The word to look for is "https". Report every line of the entries below that has it.

Recorded data
-------
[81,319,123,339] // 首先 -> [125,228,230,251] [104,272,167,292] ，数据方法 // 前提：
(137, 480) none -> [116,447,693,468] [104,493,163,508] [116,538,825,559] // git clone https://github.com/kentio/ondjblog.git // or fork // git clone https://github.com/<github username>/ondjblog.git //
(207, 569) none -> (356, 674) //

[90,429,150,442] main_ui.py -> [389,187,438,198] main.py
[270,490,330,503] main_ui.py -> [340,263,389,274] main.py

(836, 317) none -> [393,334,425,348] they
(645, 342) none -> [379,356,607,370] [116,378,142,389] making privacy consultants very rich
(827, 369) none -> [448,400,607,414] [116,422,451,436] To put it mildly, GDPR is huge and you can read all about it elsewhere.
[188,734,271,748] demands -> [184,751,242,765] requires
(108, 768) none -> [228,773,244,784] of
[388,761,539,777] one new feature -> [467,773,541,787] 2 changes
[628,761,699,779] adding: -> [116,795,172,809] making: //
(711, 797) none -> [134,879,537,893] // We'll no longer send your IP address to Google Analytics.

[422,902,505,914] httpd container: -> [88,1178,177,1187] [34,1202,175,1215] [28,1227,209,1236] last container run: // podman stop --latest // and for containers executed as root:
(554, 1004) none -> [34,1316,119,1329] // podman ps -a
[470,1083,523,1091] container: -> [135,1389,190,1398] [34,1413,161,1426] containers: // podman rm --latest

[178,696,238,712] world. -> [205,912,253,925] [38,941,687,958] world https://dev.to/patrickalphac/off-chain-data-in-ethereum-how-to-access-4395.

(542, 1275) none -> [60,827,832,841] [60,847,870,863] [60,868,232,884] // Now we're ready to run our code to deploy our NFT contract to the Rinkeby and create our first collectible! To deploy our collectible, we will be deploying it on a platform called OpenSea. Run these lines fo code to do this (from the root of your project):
-------
WRITTEN REPLY.
(137, 480) none -> [116,447,693,468] [104,493,163,508] [116,538,825,559] // git clone https://github.com/kentio/ondjblog.git // or fork // git clone https://github.com/<github username>/ondjblog.git //
[178,696,238,712] world. -> [205,912,253,925] [38,941,687,958] world https://dev.to/patrickalphac/off-chain-data-in-ethereum-how-to-access-4395.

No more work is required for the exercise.